J’étais dans le corps des Marines. 1er bataillon, 7e régiment, 1re division. Stationné à Mossoul. Bords du Tigre. Terre de Jonas. Terre de Nahum. Pour moi, c’était l’enfer sur terre. Ça faisait pas longtemps que j’étais là, pas plus de deux mois. J’étais avec mon unité à bord d’un Humvee. On essayait de sécuriser la zone ou de chasser des insurgés ou de construire une nation. Ça n’a pas d’importance. Bref, on roulait sur ce chemin de terre et il faisait nuit noire et nos phares étaient éteints. On portait des lunettes de vision nocturne, pour réussir à y voir. On est arrivés à un pont minuscule au-dessus d’un canal. Personne n’était inquiet, les soldats faisaient des blagues, parlaient des putes qu’ils avaient baisées et des enturbannés qu’ils avaient butés. On a traversé le pont et tout à coup j’ai eu un mauvais pressentiment. Je ne sais pas pourquoi, je peux pas l’expliquer. Pas même un instant plus tard, on a touché le fil de détente. Ils nous avaient eus bien comme il faut. Mes tympans ont explosé et le monde est parti en flammes.
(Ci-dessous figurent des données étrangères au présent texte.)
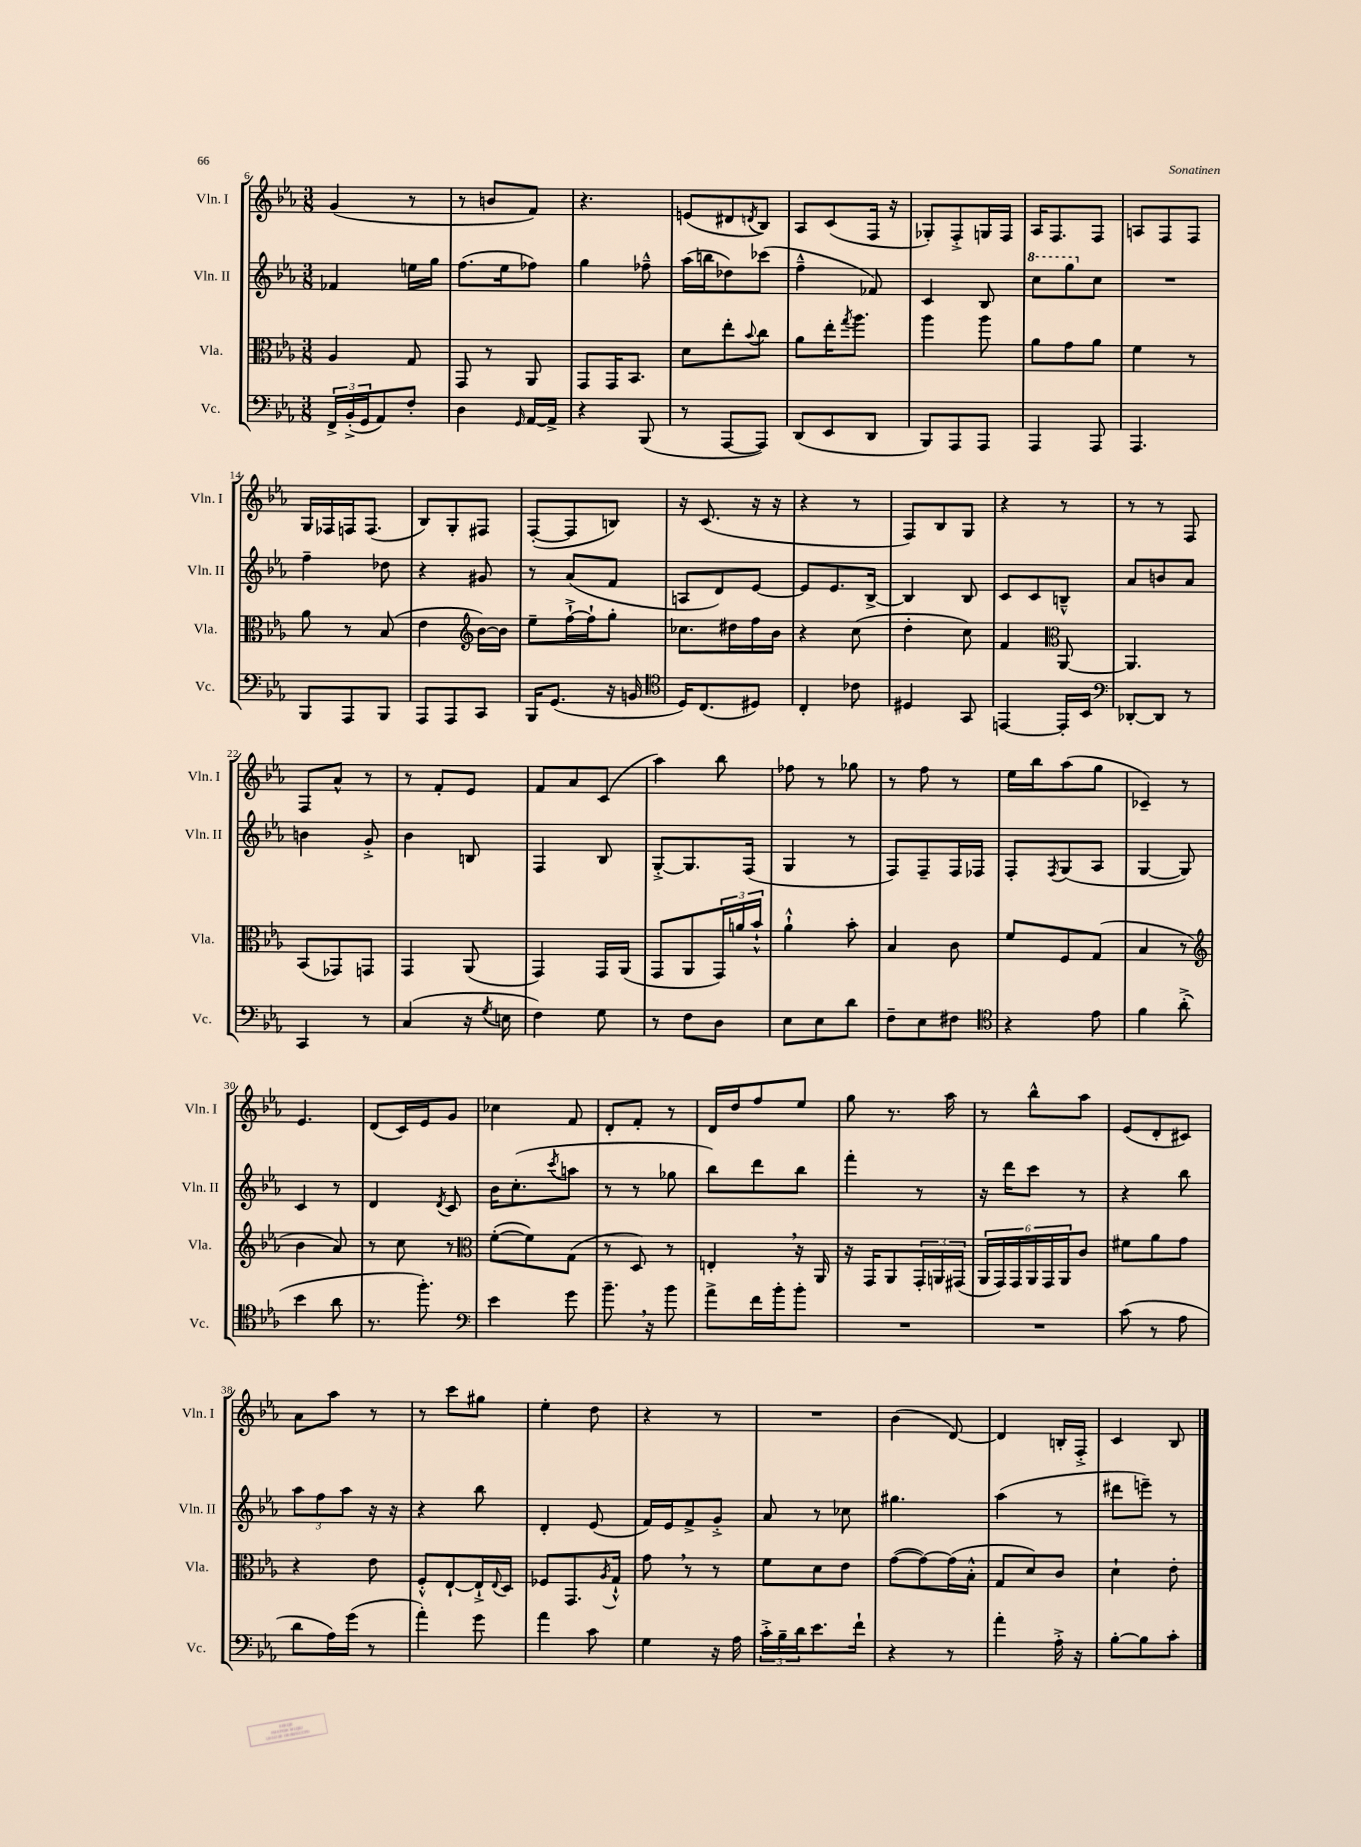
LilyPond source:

<<
\new StaffGroup <<
\new Staff = "s0" \with { instrumentName = "Vln. I" shortInstrumentName = "Vln. I" } {
    \clef treble \key ees \major \numericTimeSignature \time 3/8
    g'4( r8 |
    r8 b'8 f'8) |
    r4. |
    e'8( dis'8 \acciaccatura { d'8 } bes8) |
    aes8 c'8( f16 r16 |
    ges8-.) f8-.-> g16 f16 |
    aes16 f8. f8 |
    a8 f8 f8 |
    g16 fes16 f16 f8.( |
    bes8) g8-. fis8 |
    f8~-.( f8 b8) |
    r16 c'8.( r16 r16 |
    r4 r8 |
    f8) bes8 g8 |
    r4 r8 |
    r8 r8 f8 |
    f8 aes'8-^ r8 |
    r8 f'8-. ees'8 |
    f'8 aes'8 c'8( |
    aes''4) bes''8 |
    fes''8 r8 ges''8 |
    r8 f''8 r8 |
    ees''16 bes''16 aes''8( g''8 |
    ces'4--) r8 |
    ees'4. |
    d'8( c'16) ees'16 g'8 |
    ces''4 f'8 |
    d'8-. f'8-. r8 |
    d'16 d''16 f''8 ees''8 |
    g''8 r8. aes''16 |
    r8 bes''8-^ aes''8 |
    ees'8( d'8-. cis'8) |
    aes'8 aes''8 r8 |
    r8 c'''8 gis''8 |
    ees''4-. d''8 |
    r4 r8 |
    R4. |
    bes'4( d'8~) |
    d'4 b16-. f16-.-> |
    c'4 bes8 \bar "|." |
}
\new Staff = "s1" \with { instrumentName = "Vln. II" shortInstrumentName = "Vln. II" } {
    \clef treble \key ees \major \numericTimeSignature \time 3/8
    fes'4 e''16 g''16 |
    f''8.( ees''16 fes''8) |
    g''4 fes''8---^ |
    aes''16( b''16 des''8) ces'''8( |
    f''4---^ fes'8) |
    c'4 bes8 |
    \ottava #1 c'''8 g'''8 \ottava #0 c''8 |
    R4. |
    f''4-- des''8 |
    r4 gis'8 |
    r8 aes'8( f'8 |
    a8 d'8) ees'8~ |
    ees'8 ees'8. bes16~-> |
    bes4 bes8 |
    c'8 c'8 b8---^ |
    aes'8 b'8 aes'8 |
    b'4 g'8-.-> |
    bes'4 b8 |
    f4 bes8 |
    g8~-.-> g8. f16( |
    g4 r8 |
    f8) f8-- f16 fes16 |
    f8-. \acciaccatura { f8 } g8( aes8 |
    g4~ g8) |
    c'4 r8 |
    d'4 \acciaccatura { d'8 } c'8 |
    bes'16 c''8.-.( \acciaccatura { c'''8 } a''8 |
    r8 r8 ges''8 |
    bes''8) d'''8 bes''8 |
    f'''4-. r8 |
    r16 d'''16 c'''8 r8 |
    r4 bes''8 |
    \tuplet 3/2 { aes''8 f''8 aes''8 } r16 r16 |
    r4 bes''8 |
    d'4-. ees'8( |
    f'16) ees'16 f'8-> g'8-.-> |
    aes'8 r8 ces''8 |
    gis''4. |
    aes''4( r8 |
    dis'''8 e'''8--) r8 \bar "|." |
}
\new Staff = "s2" \with { instrumentName = "Vla." shortInstrumentName = "Vla." } {
    \clef alto \key ees \major \numericTimeSignature \time 3/8
    aes4 g8 |
    g,8 r8 aes,8 |
    g,8 g,16 bes,8. |
    d'8 ees''8-. \appoggiatura { bes'8 } c''8 |
    aes'8 ees''16-. \acciaccatura { g''8 } aes''8. |
    aes''4 aes''8 |
    aes'8 g'8 aes'8 |
    f'4 r8 |
    aes'8 r8 bes8( |
    ees'4 \clef treble bes'16~) bes'16 |
    ees''8-- f''16~-!-> f''16-! g''8-. |
    ces''8. dis''16 f''16 bes'16 |
    r4 c''8( |
    d''4-. c''8) |
    f'4 \clef alto aes,8~ |
    aes,4. |
    bes,8( ges,8) g,8 |
    g,4 aes,8( |
    g,4) g,16 aes,16( |
    g,8 aes,8 \tuplet 3/2 { g,16) a'16 bes'16-!-^ } |
    aes'4-!-^ bes'8-. |
    bes4 c'8 |
    f'8 f8 g8( |
    bes4 r8 |
    \clef treble bes'4 aes'8) |
    r8 c''8 r8 |
    \clef alto f'8~-.( f'8) g8( |
    r8 d8) r8 |
    e4-. \breathe r16 aes,16 |
    r16 g,16 aes,8 \tuplet 3/2 { g,16-. a,16 gis,16( } |
    \tuplet 6/4 { aes,16 g,16) g,16 aes,16 g,16 aes,16 } c'8 |
    fis'8 aes'8 g'8 |
    r4 ees'8 |
    f8-.-^ ees8~-! ees16-!-> \appoggiatura { ees8 } d16 |
    fes8 g,8. \acciaccatura { aes8 } g16-!-^ |
    g'8 \breathe r8 r8 |
    f'8 d'8 ees'8 |
    g'8~( g'8~) g'16( bes16-.-^ |
    g8 d'8) c'8 |
    d'4-! ees'8-. \bar "|." |
}
\new Staff = "s3" \with { instrumentName = "Vc." shortInstrumentName = "Vc." } {
    \clef bass \key ees \major \numericTimeSignature \time 3/8
    \tuplet 3/2 { f,16-> bes,16-.->( g,16 } aes,8) f8-. |
    d4 \grace { g,16 } aes,16~ aes,16-> |
    r4 bes,,8( |
    r8 aes,,8~ aes,,8) |
    d,8( ees,8 d,8 |
    bes,,8) aes,,8 aes,,8 |
    aes,,4 aes,,8 |
    aes,,4. |
    bes,,8 aes,,8 bes,,8 |
    aes,,8 aes,,8 c,8 |
    bes,,16 g,8.( r16 b,16 |
    \clef tenor d16) c8.( dis8) |
    c4-. ces'8 |
    dis4 g,8 |
    e,4~ e,16-. bes,16 |
    \clef bass des,8~-. des,8 r8 |
    c,4 r8 |
    c4( r16 \acciaccatura { g8 } e16 |
    f4) g8 |
    r8 f8 d8 |
    ees8 ees8 d'8 |
    f8-- ees8 fis8 |
    \clef tenor r4 ees'8 |
    f'4 aes'8-.->( |
    bes'4 aes'8 |
    r8. f''8.-.) |
    \clef bass ees'4 g'8 |
    bes'8.-- \breathe r16 bes'8 |
    aes'8-> f'16 bes'16-. bes'8-. |
    R4. |
    R4. |
    c'8( r8 aes8 |
    d'8 aes16) g'16( r8 |
    aes'4-.) g'8 |
    aes'4 c'8 |
    g4 r16 aes16 |
    \tuplet 3/2 { c'16-.-> bes16-- d'16 } ees'8. f'16-! |
    r4 r8 |
    aes'4-. aes16-.-> r16 |
    bes8~-. bes8 c'8-. \bar "|." |
}
>>
>>
\layout { \context { \Score currentBarNumber = #6 } }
Le Humvee a fini par s’arrêter. Je me rendais compte que j’étais salement amoché mais je ne sentais aucune douleur. Les flammes étaient partout. Puis j’ai entendu mon chef de section crier : Je crois que j’ai perdu une jambe ! Oh putain, je crois que j’ai perdu une jambe ! Et mon meilleur ami, Dan, était sur le siège passager où la bombe avait explosé et il criait : Où sont les renforts ? Où sont les renforts, bordel ? Et puis tout est revenu au calme.

Le temps a passé comme dans un rêve. Tout était détraqué et mélangé. J’ai vu des camions apparaître à travers la poussière et les flammes. Et puis un soldat avec un masque à gaz. Sa tête bougeait dans tous les sens dans une lumière stroboscopique. Il a disparu et les flammes sont devenues plus vives, plus brûlantes. Puis il a réapparu et je l’ai vu ramper dans le Humvee, la main tendue. J’imagine qu’il m’a sauvé. Je ne l’ai plus jamais revu.

Quand j’ai repris mes esprits, j’étais allongé dans la terre et tout mon corps brûlait et palpitait et j’ai essayé de crier mais je ne pouvais pas. J’ai tendu la main vers mon visage et il était tout gonflé d’un côté, et quand je l’ai touché, mon majeur s’est enfoncé loin dans ma tempe. Tout a commencé à se brouiller. J’ai fermé les yeux.

J’ai entendu des voix sonores et paniquées et incohérentes. Ils croyaient que j’allais y passer. J’ai voulu ouvrir les yeux, voulu dire quelque chose, mais je n’avais aucun contrôle.

Le monde s’est arrêté pendant un moment. La première chose dont je me souviens après ça, c’est d’être dans un hélico, survolant le désert brûlant, sans savoir si je suis mort ou pas et en priant Dieu pour que ce soit le cas. Et puis j’ai perdu connaissance de nouveau et je ne me rappelle plus rien jusqu’à mon arrivée à l’hôpital.

Je m’arrêtai de parler et lançai un regard à Lilith. Ses épaules tremblaient et ses yeux étaient humides. Elle me toucha la joue avec ce qui aurait bien pu être de la tendresse.

J’imagine que je racontais bien l’histoire.